◆ EXERCISE DIRECTIONS:
Extract from the entries below each line containing the word "elbow", and copy those lines in their original order.

◆ DATA RECORDS:
···
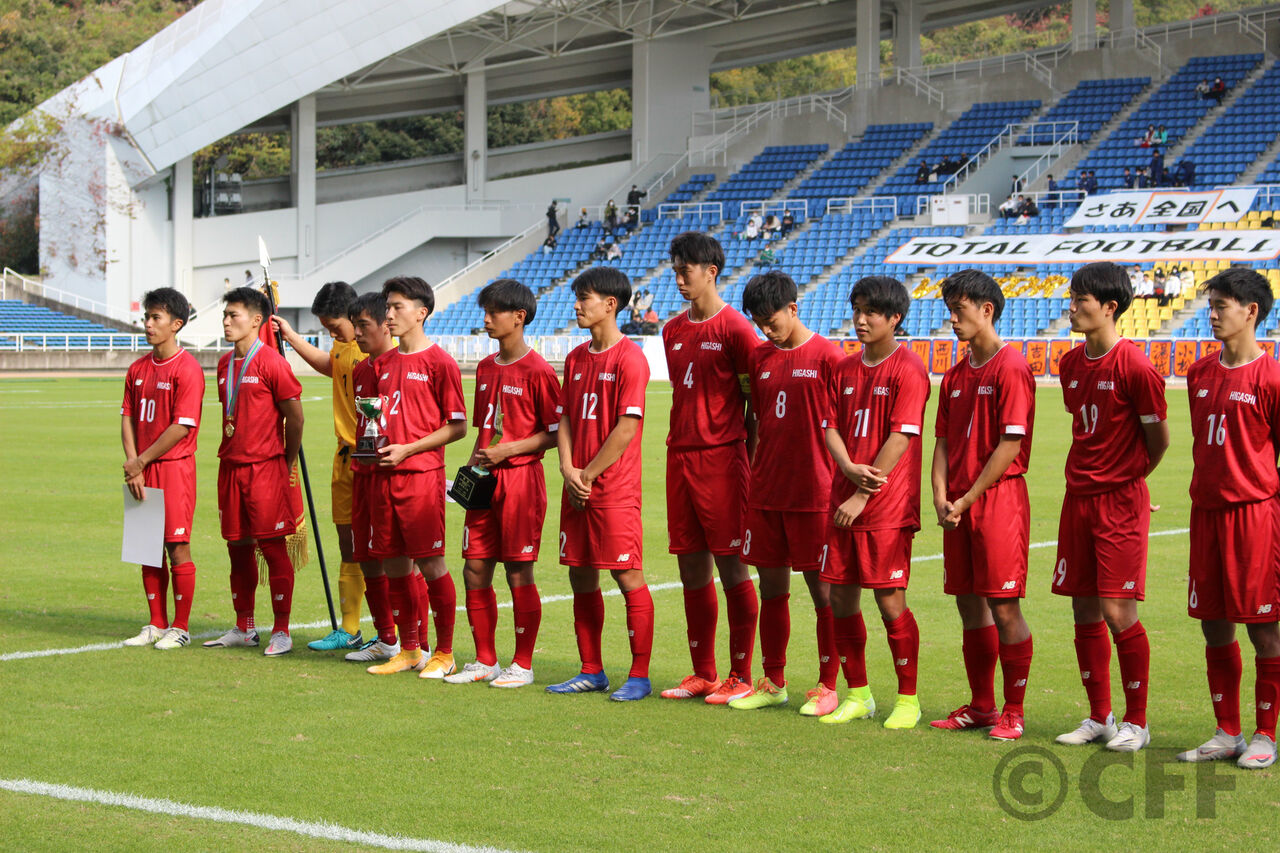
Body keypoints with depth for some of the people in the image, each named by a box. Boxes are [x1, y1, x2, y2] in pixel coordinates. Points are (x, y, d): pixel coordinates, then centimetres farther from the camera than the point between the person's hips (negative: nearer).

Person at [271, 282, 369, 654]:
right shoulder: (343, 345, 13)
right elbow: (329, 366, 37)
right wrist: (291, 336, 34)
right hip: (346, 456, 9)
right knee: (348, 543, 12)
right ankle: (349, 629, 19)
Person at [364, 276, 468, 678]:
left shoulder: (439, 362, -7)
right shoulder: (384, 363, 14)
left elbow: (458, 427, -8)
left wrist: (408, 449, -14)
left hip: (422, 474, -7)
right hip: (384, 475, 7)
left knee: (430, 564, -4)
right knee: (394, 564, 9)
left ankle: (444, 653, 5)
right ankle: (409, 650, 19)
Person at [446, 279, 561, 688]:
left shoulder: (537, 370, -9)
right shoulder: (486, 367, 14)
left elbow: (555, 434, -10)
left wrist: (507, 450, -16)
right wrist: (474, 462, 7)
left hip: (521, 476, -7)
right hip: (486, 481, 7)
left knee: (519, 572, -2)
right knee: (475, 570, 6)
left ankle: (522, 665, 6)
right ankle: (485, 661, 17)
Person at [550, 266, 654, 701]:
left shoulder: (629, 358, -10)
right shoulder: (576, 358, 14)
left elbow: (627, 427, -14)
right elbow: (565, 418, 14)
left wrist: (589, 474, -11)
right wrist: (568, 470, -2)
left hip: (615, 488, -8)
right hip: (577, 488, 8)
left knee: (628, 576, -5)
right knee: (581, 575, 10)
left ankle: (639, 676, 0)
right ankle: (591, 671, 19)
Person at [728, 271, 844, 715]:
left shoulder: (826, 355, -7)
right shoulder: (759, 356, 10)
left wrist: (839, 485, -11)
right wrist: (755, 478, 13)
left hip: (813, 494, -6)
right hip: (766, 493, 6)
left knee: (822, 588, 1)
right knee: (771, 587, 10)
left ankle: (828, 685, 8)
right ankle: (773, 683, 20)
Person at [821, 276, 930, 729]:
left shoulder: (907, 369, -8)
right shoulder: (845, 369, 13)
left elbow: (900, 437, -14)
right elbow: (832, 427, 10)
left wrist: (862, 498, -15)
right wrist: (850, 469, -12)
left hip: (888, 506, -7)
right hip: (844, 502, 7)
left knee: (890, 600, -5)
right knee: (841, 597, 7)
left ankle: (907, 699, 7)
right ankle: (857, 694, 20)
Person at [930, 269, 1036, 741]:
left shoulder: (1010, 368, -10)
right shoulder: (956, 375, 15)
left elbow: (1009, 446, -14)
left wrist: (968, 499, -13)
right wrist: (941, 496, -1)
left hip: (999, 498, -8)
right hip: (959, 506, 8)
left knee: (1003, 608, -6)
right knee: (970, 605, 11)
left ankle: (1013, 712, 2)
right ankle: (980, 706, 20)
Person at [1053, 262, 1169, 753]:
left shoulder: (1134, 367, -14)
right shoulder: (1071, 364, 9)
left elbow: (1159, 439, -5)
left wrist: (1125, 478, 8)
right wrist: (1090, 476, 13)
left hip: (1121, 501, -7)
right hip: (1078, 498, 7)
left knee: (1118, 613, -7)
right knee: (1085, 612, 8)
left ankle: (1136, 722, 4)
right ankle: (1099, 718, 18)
···
◆ ANSWER SPACE:
right elbow: (329, 366, 37)
left elbow: (458, 427, -8)
left elbow: (555, 434, -10)
left elbow: (627, 427, -14)
right elbow: (565, 418, 14)
left elbow: (900, 437, -14)
right elbow: (832, 427, 10)
left elbow: (1009, 446, -14)
left elbow: (1159, 439, -5)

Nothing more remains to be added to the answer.